🤖 AI Summary
This study addresses the severe performance degradation of extremely low-resource languages in cross-domain neural machine translation due to domain shift. To mitigate this issue, the authors propose a two-stage approach that combines fine-tuned neural machine translation (NMT) with retrieval-augmented generation (RAG) using a large language model (LLM): an initial translation is first generated by NMT, then refined by the LLM leveraging context-aware retrieved examples.

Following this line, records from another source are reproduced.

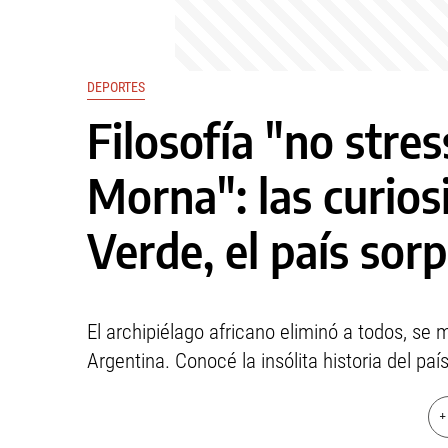
DEPORTES
Filosofía "no stre
Morna": las curio
Verde, el país sor
El archipiélago africano eliminó a todos, se m
Argentina. Conocé la insólita historia del paí
+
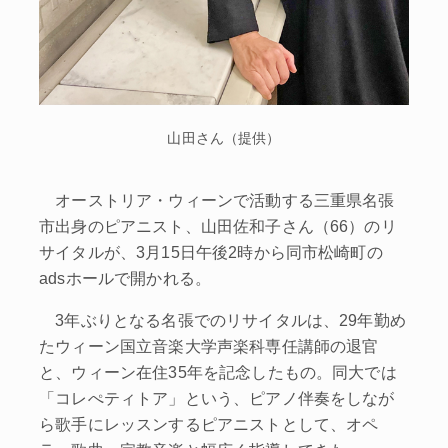
山田さん（提供）
オーストリア・ウィーンで活動する三重県名張
市出身のピアニスト、山田佐和子さん（66）のリ
サイタルが、3月15日午後2時から同市松崎町の
adsホールで開かれる。
3年ぶりとなる名張でのリサイタルは、29年勤め
たウィーン国立音楽大学声楽科専任講師の退官
と、ウィーン在住35年を記念したもの。同大では
「コレぺティトア」という、ピアノ伴奏をしなが
ら歌手にレッスンするピアニストとして、オペ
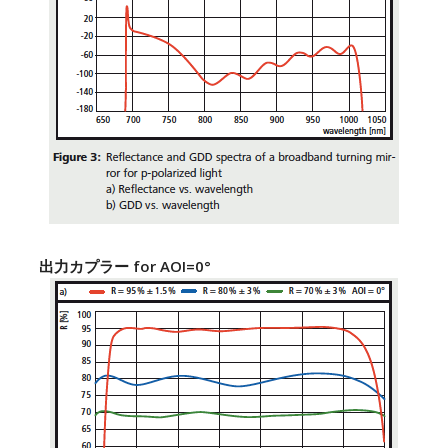
出力カプラー for AOI=0°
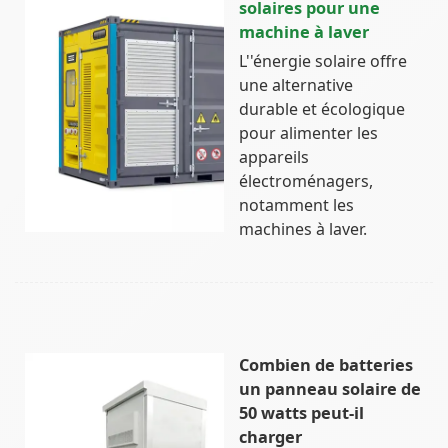
solaires pour une
machine à laver
L''énergie solaire offre
une alternative
durable et écologique
pour alimenter les
appareils
électroménagers,
notamment les
machines à laver.
Combien de batteries
un panneau solaire de
50 watts peut-il
charger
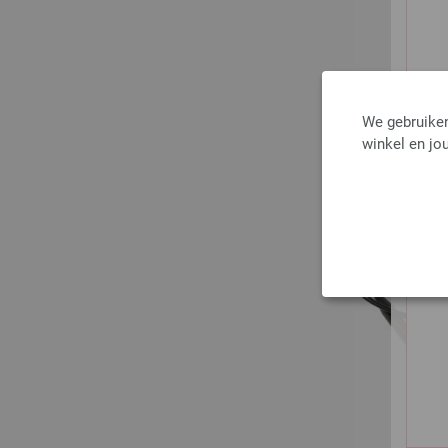
We gebruiken
winkel en jou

The work innovatively identifies the quantity of retrieved examples—not the algorithmic design—as the key driver of performance gains, and demonstrates that the LLM serves as a reliable “safety net” in zero-shot domains. Evaluated on Dhao Bible translations across old and new testaments, the method improves chrF++ scores from 27.11 to 35.21, approaching in-domain performance (36.17) with a substantial gain of +8.10.
📝 Abstract
Neural Machine Translation (NMT) models for low-resource languages suffer significant performance degradation under domain shift. We quantify this challenge using Dhao, an indigenous language of Eastern Indonesia with no digital footprint beyond the New Testament (NT). When applied to the unseen Old Testament (OT), a standard NMT model fine-tuned on the NT drops from an in-domain score of 36.17 chrF++ to 27.11 chrF++. To recover this loss, we introduce a hybrid framework where a fine-tuned NMT model generates an initial draft, which is then refined by a Large Language Model (LLM) using Retrieval-Augmented Generation (RAG). The final system achieves 35.21 chrF++ (+8.10 recovery), effectively matching the original in-domain quality. Our analysis reveals that this performance is driven primarily by the number of retrieved examples rather than the choice of retrieval algorithm. Qualitative analysis confirms the LLM acts as a robust"safety net,"repairing severe failures in zero-shot domains.